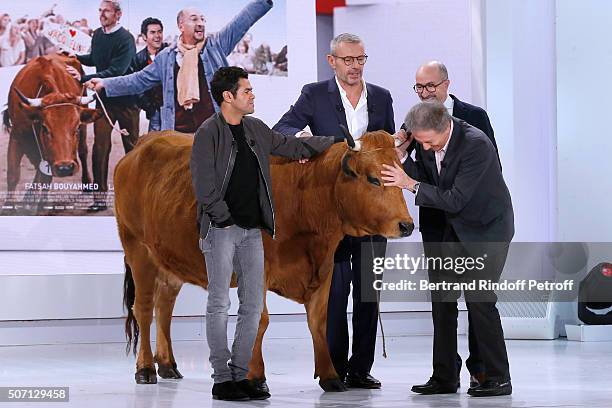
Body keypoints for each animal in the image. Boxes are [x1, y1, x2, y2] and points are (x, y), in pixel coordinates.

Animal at [3, 54, 100, 201]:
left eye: (76, 127)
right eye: (45, 128)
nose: (65, 168)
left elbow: (45, 178)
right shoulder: (16, 137)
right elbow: (13, 175)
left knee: (83, 151)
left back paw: (87, 183)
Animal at [113, 131, 412, 392]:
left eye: (401, 175)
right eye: (374, 180)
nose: (407, 225)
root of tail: (144, 143)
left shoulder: (324, 268)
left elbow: (318, 320)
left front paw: (330, 376)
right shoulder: (259, 268)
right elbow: (260, 320)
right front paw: (255, 378)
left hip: (169, 261)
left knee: (164, 306)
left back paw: (167, 364)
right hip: (137, 249)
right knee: (143, 308)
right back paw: (145, 368)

PROBLEM REQUIREMENTS: Print the preceding material over again exactly. Please leave the pictures out.

ANSWER BELOW:
Body keypoints for each animal in the image. Boxes are [x1, y1, x2, y2] and points are (x, y), in pixel coordinates.

Animal at [3, 54, 100, 201]:
left eye: (76, 127)
right eye: (45, 128)
nose: (65, 168)
left elbow: (45, 178)
right shoulder: (16, 137)
right elbow: (13, 175)
left knee: (83, 151)
left back paw: (87, 183)
Animal at [113, 131, 412, 392]:
left eye: (401, 175)
right eye: (374, 180)
nose: (407, 225)
root of tail: (144, 143)
left shoulder: (324, 268)
left elbow: (318, 320)
left front paw: (330, 376)
right shoulder: (259, 268)
right elbow: (260, 320)
right front paw: (255, 378)
left hip: (169, 261)
left knee: (164, 306)
left back paw: (167, 364)
right hip: (137, 249)
right knee: (143, 308)
right back paw: (145, 368)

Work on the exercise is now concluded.